DIRECTIVE
Determine how many lines in the items below contain the string "Aggravated", and reply with that number alone.

MATERIAL SHOWN
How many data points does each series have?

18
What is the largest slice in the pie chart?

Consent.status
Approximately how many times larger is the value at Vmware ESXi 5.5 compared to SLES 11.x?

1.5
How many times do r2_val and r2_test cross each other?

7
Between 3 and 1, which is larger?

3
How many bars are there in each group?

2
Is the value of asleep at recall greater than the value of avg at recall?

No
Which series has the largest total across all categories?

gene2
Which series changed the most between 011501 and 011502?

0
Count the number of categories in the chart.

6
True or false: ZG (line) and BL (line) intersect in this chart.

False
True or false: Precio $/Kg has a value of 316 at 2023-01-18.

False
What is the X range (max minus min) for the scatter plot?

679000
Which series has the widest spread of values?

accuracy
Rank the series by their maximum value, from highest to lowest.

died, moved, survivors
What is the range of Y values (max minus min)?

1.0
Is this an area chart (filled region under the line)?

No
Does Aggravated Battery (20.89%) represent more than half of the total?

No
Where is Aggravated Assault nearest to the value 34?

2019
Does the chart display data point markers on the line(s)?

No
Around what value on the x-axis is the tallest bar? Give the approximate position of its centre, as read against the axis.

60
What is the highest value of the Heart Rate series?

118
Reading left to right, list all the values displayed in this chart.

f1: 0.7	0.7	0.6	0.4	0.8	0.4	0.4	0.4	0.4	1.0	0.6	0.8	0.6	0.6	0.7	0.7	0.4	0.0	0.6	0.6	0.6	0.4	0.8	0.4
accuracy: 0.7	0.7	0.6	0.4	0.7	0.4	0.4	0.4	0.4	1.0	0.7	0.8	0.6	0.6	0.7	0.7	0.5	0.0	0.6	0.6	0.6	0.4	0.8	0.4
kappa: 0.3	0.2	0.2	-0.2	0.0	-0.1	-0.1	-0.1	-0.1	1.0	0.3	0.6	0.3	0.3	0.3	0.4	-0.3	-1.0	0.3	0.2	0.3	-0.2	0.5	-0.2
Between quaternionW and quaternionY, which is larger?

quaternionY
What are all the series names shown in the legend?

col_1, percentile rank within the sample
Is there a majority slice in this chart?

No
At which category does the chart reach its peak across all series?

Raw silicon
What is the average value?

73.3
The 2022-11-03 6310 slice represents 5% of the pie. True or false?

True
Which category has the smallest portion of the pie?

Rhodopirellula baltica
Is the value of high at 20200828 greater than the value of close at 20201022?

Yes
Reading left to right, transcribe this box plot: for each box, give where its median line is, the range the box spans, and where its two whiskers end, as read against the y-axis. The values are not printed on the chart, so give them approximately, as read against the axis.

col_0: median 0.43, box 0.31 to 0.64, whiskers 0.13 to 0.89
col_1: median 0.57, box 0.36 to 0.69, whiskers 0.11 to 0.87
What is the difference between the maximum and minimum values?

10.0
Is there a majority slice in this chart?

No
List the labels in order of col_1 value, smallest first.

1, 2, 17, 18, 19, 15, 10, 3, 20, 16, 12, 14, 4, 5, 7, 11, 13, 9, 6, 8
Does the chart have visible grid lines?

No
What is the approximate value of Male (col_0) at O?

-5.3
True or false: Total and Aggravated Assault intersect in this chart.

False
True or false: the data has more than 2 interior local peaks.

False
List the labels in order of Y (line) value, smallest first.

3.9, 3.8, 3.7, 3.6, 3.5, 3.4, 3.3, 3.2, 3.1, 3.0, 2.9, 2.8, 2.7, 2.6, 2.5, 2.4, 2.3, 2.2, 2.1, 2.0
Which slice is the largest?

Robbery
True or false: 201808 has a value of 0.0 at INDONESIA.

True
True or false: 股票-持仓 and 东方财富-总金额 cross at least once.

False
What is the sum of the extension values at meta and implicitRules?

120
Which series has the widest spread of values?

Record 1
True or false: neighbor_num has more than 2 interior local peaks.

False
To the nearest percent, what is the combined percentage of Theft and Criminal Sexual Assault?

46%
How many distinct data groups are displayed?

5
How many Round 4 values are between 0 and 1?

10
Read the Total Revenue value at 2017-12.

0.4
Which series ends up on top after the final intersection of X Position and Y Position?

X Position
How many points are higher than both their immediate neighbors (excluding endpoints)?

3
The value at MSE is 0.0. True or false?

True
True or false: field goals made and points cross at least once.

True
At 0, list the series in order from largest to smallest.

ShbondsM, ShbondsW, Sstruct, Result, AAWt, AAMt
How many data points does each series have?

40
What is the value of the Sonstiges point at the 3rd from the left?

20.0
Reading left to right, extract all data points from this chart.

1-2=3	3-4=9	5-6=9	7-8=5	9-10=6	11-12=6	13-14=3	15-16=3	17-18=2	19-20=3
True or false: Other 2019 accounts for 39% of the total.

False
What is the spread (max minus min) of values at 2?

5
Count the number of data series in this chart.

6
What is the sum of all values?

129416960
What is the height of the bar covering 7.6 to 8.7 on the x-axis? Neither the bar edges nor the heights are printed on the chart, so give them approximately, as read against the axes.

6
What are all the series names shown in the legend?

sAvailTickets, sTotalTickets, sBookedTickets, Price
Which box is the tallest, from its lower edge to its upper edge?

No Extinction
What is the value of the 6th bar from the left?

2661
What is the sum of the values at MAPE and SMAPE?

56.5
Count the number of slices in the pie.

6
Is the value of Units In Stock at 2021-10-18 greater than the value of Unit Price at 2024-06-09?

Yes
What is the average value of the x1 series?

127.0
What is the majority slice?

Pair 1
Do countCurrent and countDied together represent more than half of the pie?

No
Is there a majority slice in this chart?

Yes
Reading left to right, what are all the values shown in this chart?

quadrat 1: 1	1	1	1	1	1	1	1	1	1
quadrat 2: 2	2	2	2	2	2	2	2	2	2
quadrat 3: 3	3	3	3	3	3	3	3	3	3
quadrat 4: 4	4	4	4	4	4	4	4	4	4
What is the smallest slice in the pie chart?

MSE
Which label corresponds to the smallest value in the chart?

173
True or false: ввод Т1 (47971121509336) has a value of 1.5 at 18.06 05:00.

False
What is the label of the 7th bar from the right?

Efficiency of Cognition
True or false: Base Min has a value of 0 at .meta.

OUTPUT FOR THIS TASK
3